## [PROVIDED TEXT]
The needs of organizations mostly financial services and health care providers are seeing an increased necessity to manage the data as an Enterprise asset, as regulations and policy around data are quickly evolving. Although regulation is one of the primary drivers, firms have started to appreciate the importance of managing their data as an Enterprise asset. This is to embrace other drivers of growth, regulatory compliance and operational excellence. With the advent of pervasive disruptors such as Internet of Things (IOT), Machine Learning, Semantics, and Big Data, organizations have started to realize that fit-for-purpose and trustworthy data is required to derive powerful insights for decisioning.

Based on a recent survey, 33% of such firms are actively governing their data today. Most of these firms are also aligning directly to their corporate governance principles which brings a two-pronged benefit. Further, the business environment is undergoing constant transformational changes with impressive business models. This in-fact is enabling the objective of having to channelize growth in markets. Thus, Data Governance has come to be a new normal in most enterprises. With the set-up of chief data offices, organizations have come a long way from having technology ownership of data to business ownership.

I saw that in the firms that I worked with, the current needs and organizational structure plays a key role in accommodating a formalized data management function. A question often arises, “How serious are they in actively managing their data?” Some of the challenges that an asset management firm is facing while I was working with their Chief Data Office are:

  1. The organization had a unique challenge with trusting its data or leveraging data produced by a different division or a third party. The organization never had a Data Quality as a major challenge.
  2. There was a lack of Data Governance structure which aligns data ownership to business divisions while ownership lies with technology division.

And often, I give an analogy to help people understand the importance of governing the data as an Enterprise asset. In the 1800s, horses were trained to pull carriages from London to Farringdon, which is to say that these trained horsemen were in the business of transferring people from place to place. This active process should be managed so that passengers reach their destination on time, a service that also includes the proper management and care of the horses. The outcome of this process is evident: the passenger reaches the desired destination, but the benefit of the service is that the rider reaches the destination on time and remains safe and secure upon arrival.

There also needs to be an oversight over all the horses, drivers, and carriages owned by the horsemen (or perhaps borrowed from a third party). Next, there is the need to manage the risks, which includes safety and security issues as well as missed timelines, all of which affects the profitability of the enterprise. Think of all the details involved that the company running the travel business is responsible for: establish guideposts all along the way to assess, monitor, and guide the drivers in scenarios of severe weather, faulty carriages, and alternate routes to take when inclement weather interferes with the standard route.

## [USING THE INFORMATION]
A – In the data governance text, what share of the surveyed firms are actively governing their data today?
B – Rewrite the data governance text from "2. There was" to "secure upon arrival.", swapping "horses" for "mules".
C – Carry on writing the data governance text from its final sentence.

## [DATA SECTION]
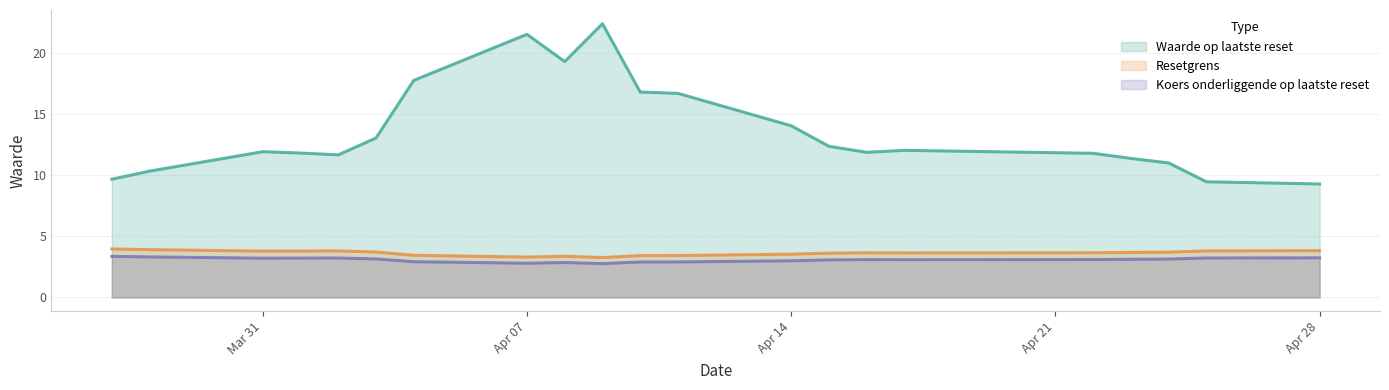

What is the sum of the Koers onderliggende op laatste reset values at 2025-04-08 and 2025-04-15?

5.9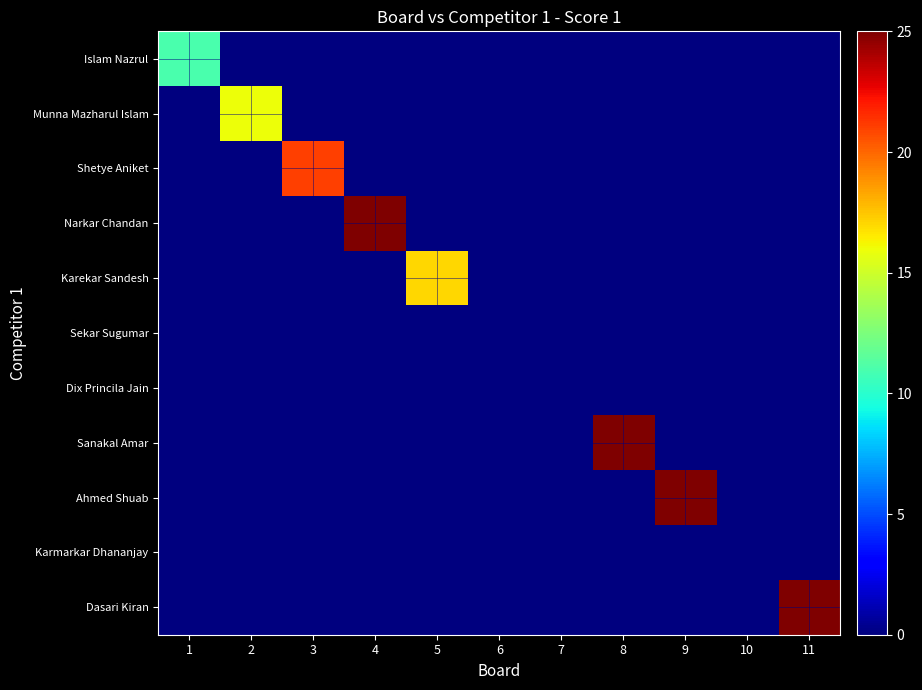

What is the total value across all series at 4?

25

## [TASK RESULTS]
A – 33%

B –
2. There was a lack of Data Governance structure which aligns data ownership to business divisions while ownership lies with technology division.

And often, I give an analogy to help people understand the importance of governing the data as an Enterprise asset. In the 1800s, mules were trained to pull carriages from London to Farringdon, which is to say that these trained horsemen were in the business of transferring people from place to place. This active process should be managed so that passengers reach their destination on time, a service that also includes the proper management and care of the mules. The outcome of this process is evident: the passenger reaches the desired destination, but the benefit of the service is that the rider reaches the destination on time and remains safe and secure upon arrival.

C –
My approach here was to analyze the data strategy that provides context in defining and analyzing the data management and governance services. The Strategy Analysis for Data Management and Governance emphasizes defining the current, transition and future states of Data Management and Data Governance. The current state analysis should cover the strategic thinking in Data and Business Analysis as well as the discovery of solution scope to enable the organization to harness value.

Along with that, I suggest performing a cultural assessment to:

  1. Identify required cultural changes apart from the required data capabilities.
    • Stress the need to understand current people capabilities including roles, responsibilities, structure and relationships.
  1. Identify whether stakeholders:
    • Understand the rationale for the required future state control environment.
    • Know the value delivered by the future state control environment.
    • Can identify the attitudes of stakeholders as they relate to the current needs.
    • Understand the existing capabilities and processes.

It was a great experience with a UK based bank, which on the flip side grew in-organically over the past few years through acquisitions and mergers that resulted in data redundancy from duplicated business processes. Their unique challenges are as below–

  1. Mortgage products, for instance, have distinct processes, leveraging the same data that is duplicated across the landscape while needing to maintain the products separately.
  2. The costs were plummeting in maintaining redundant not-fit-for-purpose data and improving its quality.
  3. At the same time, this was getting the attention of regulators and the customers due to interrupted services.
  4. The unique challenges of a complex data landscape, commissioning redundant spends to maintain this landscape and redundant data and not able to leverage data to the rapidly evolving business models.